Au-delà de cela, comment son laboratoire peut-il respecter les directives réglementaires s’il ne connaît pas les règles ?
« Je ne pense pas que, dans une démocratie, c’est ainsi que nous devrions fonctionner », dit-il.
« Aucune question n’obtient de réponse, si vous demandez des détails. Les agences de financement déclarent simplement « C’est un problème de sécurité nationale ! et ils ne peuvent pas en parler.
« Un projet qu’ils ont trouvé comme présentant un risque pour la sécurité était « Une nouvelle application pour smartphone pour le diagnostic et la thérapie des maladies oculaires chez les jeunes enfants ».
« Il est difficile de comprendre quel risque pour la sécurité nationale il pourrait y avoir dans un sujet qui étudie l’assistance informatique au diagnostic des maladies oculaires chez les enfants. »
À l’heure actuelle, son laboratoire – qui, selon lui, sera fermé – compte 26 projets en cours supervisés par plus de 35 membres du corps professoral et 128 étudiants et boursiers postdoctoraux.
La semaine dernière, un porte-parole de l’université a déclaré que tous les projets de laboratoire se termineraient d’ici la fin de cette année, ce qui suscite un certain nombre de questions d’Ozsu.
Que se passe-t-il si les délais des projets déjà financés par Huawei s’étendent au-delà ?

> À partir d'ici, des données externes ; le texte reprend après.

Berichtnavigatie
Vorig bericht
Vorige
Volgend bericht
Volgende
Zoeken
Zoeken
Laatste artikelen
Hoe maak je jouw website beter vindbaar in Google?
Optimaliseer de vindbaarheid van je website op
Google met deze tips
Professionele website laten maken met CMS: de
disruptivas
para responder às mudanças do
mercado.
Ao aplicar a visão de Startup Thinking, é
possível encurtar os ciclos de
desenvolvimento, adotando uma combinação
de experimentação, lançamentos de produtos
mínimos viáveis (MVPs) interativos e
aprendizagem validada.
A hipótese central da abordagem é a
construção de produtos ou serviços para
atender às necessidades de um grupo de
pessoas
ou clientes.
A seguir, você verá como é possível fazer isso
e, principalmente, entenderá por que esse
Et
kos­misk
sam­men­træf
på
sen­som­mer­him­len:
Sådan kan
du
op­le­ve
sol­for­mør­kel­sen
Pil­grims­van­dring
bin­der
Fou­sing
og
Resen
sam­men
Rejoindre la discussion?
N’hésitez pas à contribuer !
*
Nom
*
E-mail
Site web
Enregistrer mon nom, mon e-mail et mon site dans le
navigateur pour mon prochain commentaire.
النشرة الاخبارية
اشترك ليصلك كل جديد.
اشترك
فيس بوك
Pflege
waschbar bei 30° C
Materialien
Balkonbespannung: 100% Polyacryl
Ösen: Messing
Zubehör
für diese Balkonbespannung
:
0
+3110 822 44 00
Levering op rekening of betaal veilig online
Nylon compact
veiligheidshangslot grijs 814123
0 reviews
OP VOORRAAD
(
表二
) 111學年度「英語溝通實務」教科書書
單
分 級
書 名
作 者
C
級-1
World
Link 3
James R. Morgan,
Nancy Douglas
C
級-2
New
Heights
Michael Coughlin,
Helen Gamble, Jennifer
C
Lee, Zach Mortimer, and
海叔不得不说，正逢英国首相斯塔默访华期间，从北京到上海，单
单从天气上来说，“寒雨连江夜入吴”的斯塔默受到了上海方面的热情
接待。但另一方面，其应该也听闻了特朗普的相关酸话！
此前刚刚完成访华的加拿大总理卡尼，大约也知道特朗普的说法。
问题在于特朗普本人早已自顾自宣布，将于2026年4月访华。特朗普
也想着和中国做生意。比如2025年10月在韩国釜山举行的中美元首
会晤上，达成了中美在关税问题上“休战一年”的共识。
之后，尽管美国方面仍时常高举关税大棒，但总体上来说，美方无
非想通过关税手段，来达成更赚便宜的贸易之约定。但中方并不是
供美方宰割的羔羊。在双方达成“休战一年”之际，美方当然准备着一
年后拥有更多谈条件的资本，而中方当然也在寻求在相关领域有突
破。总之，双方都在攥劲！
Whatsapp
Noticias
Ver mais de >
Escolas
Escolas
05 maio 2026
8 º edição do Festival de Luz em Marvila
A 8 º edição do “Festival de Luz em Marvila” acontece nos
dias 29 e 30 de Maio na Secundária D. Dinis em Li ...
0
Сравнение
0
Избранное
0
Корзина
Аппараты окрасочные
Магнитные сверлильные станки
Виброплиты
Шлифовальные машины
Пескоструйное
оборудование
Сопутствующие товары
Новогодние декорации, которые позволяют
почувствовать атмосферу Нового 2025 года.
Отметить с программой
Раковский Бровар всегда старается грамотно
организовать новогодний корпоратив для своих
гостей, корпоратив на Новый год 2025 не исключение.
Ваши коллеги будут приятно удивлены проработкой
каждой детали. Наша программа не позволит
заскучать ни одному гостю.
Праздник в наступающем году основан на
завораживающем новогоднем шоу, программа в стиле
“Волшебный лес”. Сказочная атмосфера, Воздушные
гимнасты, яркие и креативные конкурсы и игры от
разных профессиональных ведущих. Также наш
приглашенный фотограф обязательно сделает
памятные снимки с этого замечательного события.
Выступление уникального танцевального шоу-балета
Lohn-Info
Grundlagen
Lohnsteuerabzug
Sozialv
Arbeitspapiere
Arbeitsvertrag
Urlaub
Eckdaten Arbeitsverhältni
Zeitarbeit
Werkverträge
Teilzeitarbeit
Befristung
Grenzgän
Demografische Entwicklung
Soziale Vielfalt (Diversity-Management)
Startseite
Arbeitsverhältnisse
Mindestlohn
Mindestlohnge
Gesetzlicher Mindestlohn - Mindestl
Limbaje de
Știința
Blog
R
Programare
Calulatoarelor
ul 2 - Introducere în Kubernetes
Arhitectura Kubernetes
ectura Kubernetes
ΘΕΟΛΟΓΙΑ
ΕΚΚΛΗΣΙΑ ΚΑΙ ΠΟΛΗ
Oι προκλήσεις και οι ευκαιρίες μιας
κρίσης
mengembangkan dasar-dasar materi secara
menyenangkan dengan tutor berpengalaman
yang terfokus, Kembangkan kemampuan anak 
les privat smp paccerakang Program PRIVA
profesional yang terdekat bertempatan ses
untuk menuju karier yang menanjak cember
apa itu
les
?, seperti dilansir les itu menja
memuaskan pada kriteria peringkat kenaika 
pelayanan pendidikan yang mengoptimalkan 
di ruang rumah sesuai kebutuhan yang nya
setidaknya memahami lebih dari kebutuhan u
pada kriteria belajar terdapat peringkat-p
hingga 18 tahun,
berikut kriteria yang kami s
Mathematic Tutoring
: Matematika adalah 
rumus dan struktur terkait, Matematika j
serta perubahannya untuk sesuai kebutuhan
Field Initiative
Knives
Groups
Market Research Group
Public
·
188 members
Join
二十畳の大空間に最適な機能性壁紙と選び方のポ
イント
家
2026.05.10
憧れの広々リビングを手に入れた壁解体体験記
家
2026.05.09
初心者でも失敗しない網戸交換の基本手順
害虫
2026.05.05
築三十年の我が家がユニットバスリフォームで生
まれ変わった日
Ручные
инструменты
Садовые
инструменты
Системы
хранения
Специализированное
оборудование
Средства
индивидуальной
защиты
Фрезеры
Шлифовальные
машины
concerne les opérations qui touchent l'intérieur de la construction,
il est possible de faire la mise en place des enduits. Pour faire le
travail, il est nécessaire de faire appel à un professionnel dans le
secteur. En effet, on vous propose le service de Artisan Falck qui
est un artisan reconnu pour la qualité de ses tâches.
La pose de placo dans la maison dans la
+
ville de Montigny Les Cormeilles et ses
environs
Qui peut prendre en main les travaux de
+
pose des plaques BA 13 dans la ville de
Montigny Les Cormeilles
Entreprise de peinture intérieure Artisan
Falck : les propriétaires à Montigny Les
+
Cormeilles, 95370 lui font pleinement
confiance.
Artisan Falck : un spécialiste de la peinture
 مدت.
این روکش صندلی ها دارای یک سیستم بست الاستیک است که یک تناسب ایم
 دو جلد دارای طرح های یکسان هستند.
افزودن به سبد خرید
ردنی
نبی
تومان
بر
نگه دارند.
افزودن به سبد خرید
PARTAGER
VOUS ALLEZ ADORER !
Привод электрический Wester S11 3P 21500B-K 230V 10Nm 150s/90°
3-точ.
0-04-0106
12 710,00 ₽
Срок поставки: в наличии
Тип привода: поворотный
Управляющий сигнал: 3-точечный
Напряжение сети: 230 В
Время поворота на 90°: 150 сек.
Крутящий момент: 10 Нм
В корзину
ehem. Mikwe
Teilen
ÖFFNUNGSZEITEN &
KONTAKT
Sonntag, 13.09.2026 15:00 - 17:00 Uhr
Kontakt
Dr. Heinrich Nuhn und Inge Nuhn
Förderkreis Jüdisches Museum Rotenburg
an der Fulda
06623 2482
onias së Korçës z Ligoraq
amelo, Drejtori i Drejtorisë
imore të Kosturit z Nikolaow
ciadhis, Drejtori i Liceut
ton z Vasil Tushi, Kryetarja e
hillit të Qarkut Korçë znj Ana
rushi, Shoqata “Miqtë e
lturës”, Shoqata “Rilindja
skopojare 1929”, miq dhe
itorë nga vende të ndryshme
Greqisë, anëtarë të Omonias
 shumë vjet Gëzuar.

Plus important encore, à l’échelle de la recherche, quel genre de précédent cela crée-t-il ?
« Le danger est que nous rendons tabou de nous engager dans des projets de recherche avec des collègues en Chine, dont certains sont d’anciens étudiants », déclare Ozsu. « Nous sommes mis en position de leur dire ‘Je ne peux pas travailler avec vous et je ne peux plus publier avec vous.’ C’est fondamentalement faux.
Compte tenu de l’écosystème de recherche canadien « relativement petit » — qui pèse « bien au-dessus de notre poids, parce que nous sommes de bons collaborateurs » —, dit-il, les liens internationaux sont cruciaux.
« Je me fiche de Huawei, dans un sens. Je me soucie du financement que ce laboratoire nous a fourni, mes collègues, et surtout les jeunes collègues alors qu’ils mettaient en place leurs programmes de recherche.
«Je me soucie de l’impact négatif sur l’autonomie et l’intégrité académiques de faire tout cela avec des clins d’œil et des chuchotements, dans les coulisses, sans consultation ni discussion académique.
« Aujourd’hui, c’est la Chine, demain ils pourraient choisir la Pologne comme adversaire, et toute collaboration que vous avez eue avec des universitaires et des chercheurs polonais serait problématique. »
Si le milieu universitaire canadien était plus grand, cela n’aurait peut-être pas d’importance, ajoute-t-il, « mais nous n’avons pas de masse critique dans certains domaines.
«Grâce à cette collaboration avec des collègues en Chine et ailleurs, nous pouvons réellement nous attaquer à ces problèmes plus importants et générer des connaissances dans le domaine public. Nous en profitons autant que nos collaborateurs.